The ewes have been based on a Lambpro bloodline since the 1990s and this year they introduced Meat Plus rams for the first time. Mrs Gebhardt said the composite ewes they bred were considerable in size, with high fertility and growth rates.
"They're generally an 85kg ewe, up to 100kg joined, and when we worked out how much they eat, selecting for multiples made sense."
She said as they culled the singles and drys, they needed to be careful with their numbers.
"As you can imagine, if you're only keeping multiples, by the time the ewes are six years old, there's not many left," Mrs Gebhardt said.
"Each year we keep 800 maidens and we have to have that equivalent in matures.

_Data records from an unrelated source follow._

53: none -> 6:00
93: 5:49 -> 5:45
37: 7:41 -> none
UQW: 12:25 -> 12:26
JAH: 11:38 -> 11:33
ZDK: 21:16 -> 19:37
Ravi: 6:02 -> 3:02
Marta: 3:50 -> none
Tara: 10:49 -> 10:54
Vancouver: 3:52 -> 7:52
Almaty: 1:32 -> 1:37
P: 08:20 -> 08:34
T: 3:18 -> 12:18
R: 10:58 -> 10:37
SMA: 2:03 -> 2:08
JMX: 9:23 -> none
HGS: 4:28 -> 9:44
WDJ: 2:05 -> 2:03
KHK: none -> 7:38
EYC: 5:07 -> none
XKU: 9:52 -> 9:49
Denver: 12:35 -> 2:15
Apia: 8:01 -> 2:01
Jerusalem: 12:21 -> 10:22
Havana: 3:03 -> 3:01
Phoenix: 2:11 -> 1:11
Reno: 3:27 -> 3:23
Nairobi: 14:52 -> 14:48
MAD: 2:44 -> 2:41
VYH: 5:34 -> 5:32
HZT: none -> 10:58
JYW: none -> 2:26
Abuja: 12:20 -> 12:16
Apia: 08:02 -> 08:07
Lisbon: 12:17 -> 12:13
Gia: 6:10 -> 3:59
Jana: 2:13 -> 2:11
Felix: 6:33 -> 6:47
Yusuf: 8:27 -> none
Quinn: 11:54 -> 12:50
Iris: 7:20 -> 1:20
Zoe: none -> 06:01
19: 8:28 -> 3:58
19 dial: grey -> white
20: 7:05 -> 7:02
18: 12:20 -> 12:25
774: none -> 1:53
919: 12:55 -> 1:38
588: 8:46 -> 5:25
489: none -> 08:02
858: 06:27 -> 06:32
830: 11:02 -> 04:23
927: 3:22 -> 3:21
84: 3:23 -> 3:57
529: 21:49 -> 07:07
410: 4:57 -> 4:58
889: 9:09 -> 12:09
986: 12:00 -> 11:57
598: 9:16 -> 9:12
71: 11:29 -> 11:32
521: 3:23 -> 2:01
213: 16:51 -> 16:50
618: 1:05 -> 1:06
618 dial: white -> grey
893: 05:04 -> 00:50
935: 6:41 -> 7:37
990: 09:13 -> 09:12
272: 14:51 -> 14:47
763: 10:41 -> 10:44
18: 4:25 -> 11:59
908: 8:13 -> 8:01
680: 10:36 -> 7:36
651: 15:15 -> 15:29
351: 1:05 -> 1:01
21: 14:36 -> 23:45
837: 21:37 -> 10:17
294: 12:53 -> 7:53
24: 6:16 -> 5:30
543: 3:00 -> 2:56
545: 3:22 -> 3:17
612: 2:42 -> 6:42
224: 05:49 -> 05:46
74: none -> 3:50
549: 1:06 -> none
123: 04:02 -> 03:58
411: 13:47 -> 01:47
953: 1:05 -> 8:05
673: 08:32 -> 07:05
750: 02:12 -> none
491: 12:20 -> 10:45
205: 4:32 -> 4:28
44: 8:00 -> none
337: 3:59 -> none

"If we have a bad year, like we did last year, it throws the balance off very quickly."
Ms Gebhardt said in most years had 65 per cent multiples and 30pc singles but last year around 30pc was dry.
"We sold off almost 200 ewes after recording close to 150 drys," she said.
Two consecutive years tell a very different story
Last year they tried joining at their newly purchased block at Temora but thought the move, including a change in feed type, the dry season and hot weather, had contributed to the drop in lambs scanned.
However, Mrs Gebhardt thought the biggest reason for the result was that they tried joining at a different time of year.
"I tried to join in November to lamb in April."
This year they returned to a six-week joining in early-February for their mature ewes, with a ram to ewe ratio of one to 50.
"With the composites, the rams come into their own when the days get shorter, so that's why we usually join in early-February," Mrs Gebhardt said.
She said they usually used teasers before joining but had forgone the practice this year.
"We decided not to worry about it this year and this is the best result we've ever had," she said.
The 640 twin ewes will be split into three groups for lambing in early-July, put on grazing wheat and triticale.
Premium for yield at abattoirs
For nine out of 10 years the Gebhardt's composite flock has recorded a lambing percentage of around 170 per cent.
Lambs were sold at around 58kg live-weight from late-October to March, ending with the last of the maiden ewe lambs, which were born in spring after an April joining.
The Gebhardts have recently started to do contracts directly with some abattoirs.
"The dressed yield for composites is slightly higher than average, they can yield at around 50 per cent, so you can attract a premium for selling direct to abattoirs," Mrs Gebhardt said.
"We've worked out the premium for the high yield probably attracts an extra $15 a head on current prices.
"If you sell into the saleyards that's obviously not taken into account."